# Me and my carrot !



## DONNA (Jan 7, 2011)

Heres Buddy with his carrot yum yum


----------



## curt3007 (May 28, 2011)

Aw he looks like he's really enjoying it.


----------



## JoJo (Mar 2, 2011)

ahh Buddy .. lovely pics xxx


----------



## MillieDog (Jun 1, 2011)

I gave Millie a piece of raw carrot and she spat it out  

Maybe I'll try again with a whole one, looks a lot of fun.


----------



## pixie (Apr 16, 2011)

Buddy you little carrot muncher! Looks like he's loving that carrot,i did try to take some pictures of Pixie and Buffy with their 'orange cigars' but it was a disaster,they move too quick!


----------



## DONNA (Jan 7, 2011)

Its the only time Buddy stays still!
Just had loud thuderstorm Buddy slept all the way through it


----------



## pixie (Apr 16, 2011)

We are having a thunderstorm now! :behindsofa:...lol Pixie seems unfazed by it all,will try carrot pix again tomorrow.


----------



## kendal (Jul 16, 2009)

my lot have never taken to carrots.
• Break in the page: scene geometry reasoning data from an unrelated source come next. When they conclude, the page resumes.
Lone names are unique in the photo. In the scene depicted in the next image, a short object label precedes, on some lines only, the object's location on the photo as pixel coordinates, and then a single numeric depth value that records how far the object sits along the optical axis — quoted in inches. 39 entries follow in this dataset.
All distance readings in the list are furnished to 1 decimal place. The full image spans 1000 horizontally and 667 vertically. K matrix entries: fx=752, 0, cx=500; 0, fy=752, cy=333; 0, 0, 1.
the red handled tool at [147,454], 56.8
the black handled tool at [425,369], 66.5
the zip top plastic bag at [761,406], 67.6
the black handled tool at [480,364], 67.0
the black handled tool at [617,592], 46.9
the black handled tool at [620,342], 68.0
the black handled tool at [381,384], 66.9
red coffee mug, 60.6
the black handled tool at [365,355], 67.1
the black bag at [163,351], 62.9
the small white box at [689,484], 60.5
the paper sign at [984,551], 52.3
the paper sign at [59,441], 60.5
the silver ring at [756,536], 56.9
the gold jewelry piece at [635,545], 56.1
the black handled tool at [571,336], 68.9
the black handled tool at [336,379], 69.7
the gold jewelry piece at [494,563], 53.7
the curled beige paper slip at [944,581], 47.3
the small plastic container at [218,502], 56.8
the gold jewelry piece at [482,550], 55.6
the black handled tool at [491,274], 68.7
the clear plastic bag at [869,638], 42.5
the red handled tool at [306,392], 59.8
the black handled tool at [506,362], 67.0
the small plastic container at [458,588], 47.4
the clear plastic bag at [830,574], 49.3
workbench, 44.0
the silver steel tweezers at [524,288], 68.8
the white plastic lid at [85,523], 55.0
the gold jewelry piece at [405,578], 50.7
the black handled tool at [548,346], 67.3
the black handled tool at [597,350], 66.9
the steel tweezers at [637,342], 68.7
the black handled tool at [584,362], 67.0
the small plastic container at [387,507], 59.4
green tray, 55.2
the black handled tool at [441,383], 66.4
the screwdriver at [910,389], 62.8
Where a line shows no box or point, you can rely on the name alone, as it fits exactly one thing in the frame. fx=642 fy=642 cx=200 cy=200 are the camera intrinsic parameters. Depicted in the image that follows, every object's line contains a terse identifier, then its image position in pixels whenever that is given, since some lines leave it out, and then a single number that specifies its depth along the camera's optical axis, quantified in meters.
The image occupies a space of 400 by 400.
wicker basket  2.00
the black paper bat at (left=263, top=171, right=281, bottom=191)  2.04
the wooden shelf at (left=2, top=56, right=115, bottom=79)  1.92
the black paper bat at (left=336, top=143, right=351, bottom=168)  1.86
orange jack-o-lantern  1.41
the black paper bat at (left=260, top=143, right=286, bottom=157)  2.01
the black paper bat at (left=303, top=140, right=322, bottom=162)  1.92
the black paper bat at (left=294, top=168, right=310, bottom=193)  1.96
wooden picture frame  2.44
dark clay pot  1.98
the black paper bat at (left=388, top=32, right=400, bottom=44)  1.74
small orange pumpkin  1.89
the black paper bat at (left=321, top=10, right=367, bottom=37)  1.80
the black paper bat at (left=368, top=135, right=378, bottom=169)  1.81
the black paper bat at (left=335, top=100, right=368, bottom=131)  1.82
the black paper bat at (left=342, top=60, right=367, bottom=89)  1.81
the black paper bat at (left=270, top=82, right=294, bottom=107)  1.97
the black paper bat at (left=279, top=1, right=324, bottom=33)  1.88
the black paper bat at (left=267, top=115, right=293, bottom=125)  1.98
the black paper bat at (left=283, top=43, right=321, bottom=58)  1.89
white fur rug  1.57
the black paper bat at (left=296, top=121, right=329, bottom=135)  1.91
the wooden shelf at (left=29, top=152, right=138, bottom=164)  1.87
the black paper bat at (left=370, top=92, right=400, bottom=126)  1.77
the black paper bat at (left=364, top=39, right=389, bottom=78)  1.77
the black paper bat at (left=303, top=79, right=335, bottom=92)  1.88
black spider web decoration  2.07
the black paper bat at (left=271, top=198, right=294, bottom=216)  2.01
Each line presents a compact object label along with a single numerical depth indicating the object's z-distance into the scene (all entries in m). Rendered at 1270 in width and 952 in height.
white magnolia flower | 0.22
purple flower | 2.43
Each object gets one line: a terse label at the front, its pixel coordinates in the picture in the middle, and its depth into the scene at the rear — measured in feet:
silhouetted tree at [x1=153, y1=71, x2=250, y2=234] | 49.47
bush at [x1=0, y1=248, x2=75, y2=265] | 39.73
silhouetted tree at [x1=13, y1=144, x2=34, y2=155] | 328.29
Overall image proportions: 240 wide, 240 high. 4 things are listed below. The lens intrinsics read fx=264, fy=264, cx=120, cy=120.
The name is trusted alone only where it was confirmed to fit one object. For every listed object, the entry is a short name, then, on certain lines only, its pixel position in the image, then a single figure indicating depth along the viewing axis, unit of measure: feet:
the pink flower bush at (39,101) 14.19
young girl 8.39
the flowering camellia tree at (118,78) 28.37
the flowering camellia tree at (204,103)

But Delta likes just about everything els lol tomatoes, beetroot, lettuce, cucumber, apple, etc.


----------



## wilfiboy (Sep 18, 2010)

Lovely pictures of the lovely "Bubby" .... mine really like cucumber x


----------



## Bini (Jul 4, 2011)

ahhh, love the photos, he looks sooo cute


----------



## Jedicrazy (Apr 26, 2011)

Fab pictures. That first one looks like a great big orange cuban cigar


----------



## frankalison (May 19, 2011)

Awww what a lovely pic.


----------



## dogtired (Jul 2, 2011)

What a lovely cockapoo, love the colour of his eyes!! My pup Maple loves the small whole frozen carrots that you buy in the bag. They are very handy for teething pups!


----------